Ora ascolto le campane.

Le vedo da sempre, queste campane che ogni volta mi parlano.

Piccole e forti, sorelle attente alla vita di tutti noi che ci inventiamo percorsi coraggiosi in mezzo a queste strade in salita, provando a fare bene o almeno a non cadere, a non svanire.

Le ho sentite alla mia prima comunione, quando avevo la tunica bianca che si infilava sotto la suola delle scarpe e volevo andare al ristorante, veloce, per mettermi i bermuda e sporcare anche le calze, dando calci violenti al pallone, mentre i vecchi nei tavoli brindavano e mangiavano chili di paté.

Poi erano tristi, le campane, quando è morto il papà di Luigi, il mio migliore amico.

Due minuti prima del funerale, Luigi era sparito. Mi hanno mandato a cercarlo, allora. Il parroco mi ha detto “solo tu puoi trovarlo”. E l’ho visto in mezzo al bosco, dentro i rovi, acquattato come una lepre braccata, le braccia sanguinanti di spine e ortiche. L’ho scoperto senza guscio, vicino al ruscello che lava i peccati e fa dimenticare. Sono tornato indietro e ho detto a tutti che no, non l’avevo trovato. A metà del funerale, però, è arrivato lui. È arrivato da solo. Si è fatto posto vicino a me, a sinistra della bara di suo padre, e non ha detto una parola, niente, fino a tarda sera sotto le campane.

Adesso sono qui che ripenso a tutte queste cose e aspetto.

La felicità è una sposa bella che si fa desiderare.

Arriverà con le scarpette bianche, tacchi sottili.
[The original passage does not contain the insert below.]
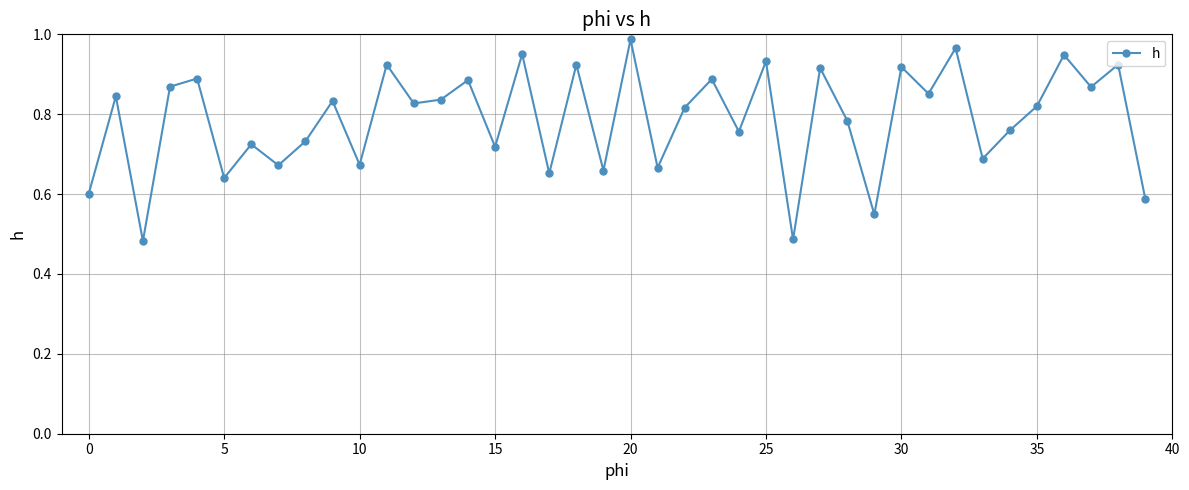

What is the sum of all values?

31.5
Indosserà un nastrino blu sotto il vestito, sua sorella dice che è la tradizione. Avrà i capelli raccolti, tirati indietro in uno chignon elegante, adorno di candide roselline. Camminerà lenta, fianco a fianco con suo padre, gli occhi lucidi che guardano lontano. Sarà come una bambina, ancora e ancora.

Si lascerà portare perché è bello fidarsi, e darsi, e farsi guidare.
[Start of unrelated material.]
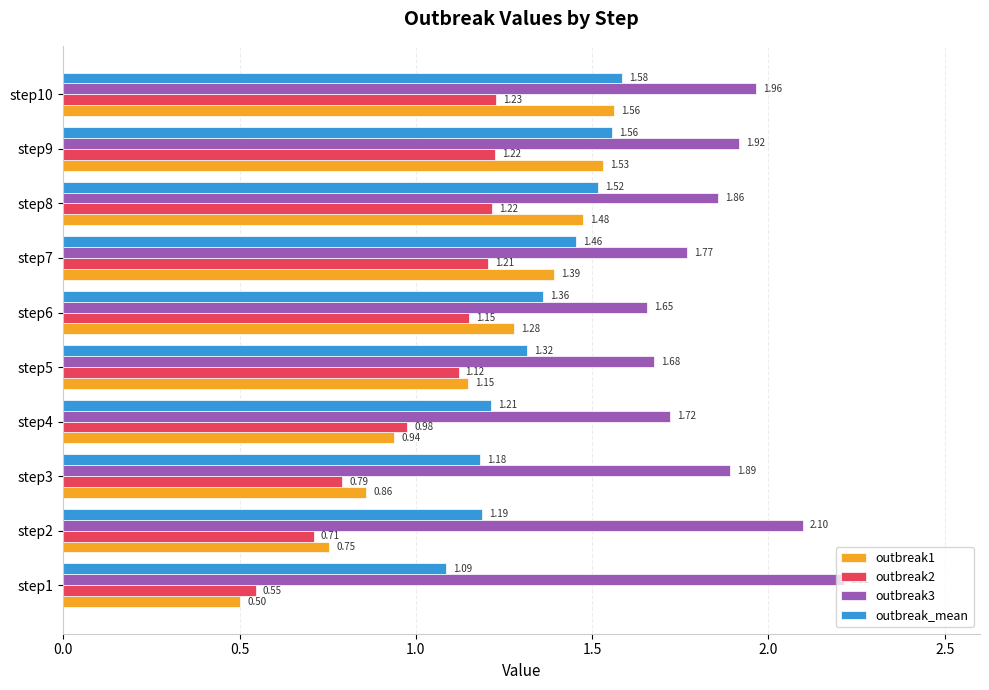

At which category is the sum across all series the highest?

step10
Perché forse l’amore è quella cosa lì, sospendere tutto e permettere che la vita ci viva.

La mano tremerà appena e suo padre allenterà la presa, con il battito del cuore che esplode nelle orecchie e lo sguardo fisso nell’altare. Un po’ di nostalgia. Il ricordo della notte con la febbre, a inventare storie di paura con il panno intriso di acqua gelata. E la prima volta insieme sugli scogli, un tuffo fiero per scoprire quella vita brulicante, variopinta, appena sotto la carezza del mare. Sarà la cosa più dolce, quel passo fatto insieme, vecchio e giovane, incessante e lieve. Sarà la sposa più bella del mondo, la mia felicità. Impazzirò, sì. Al suono gioioso delle nostre campane.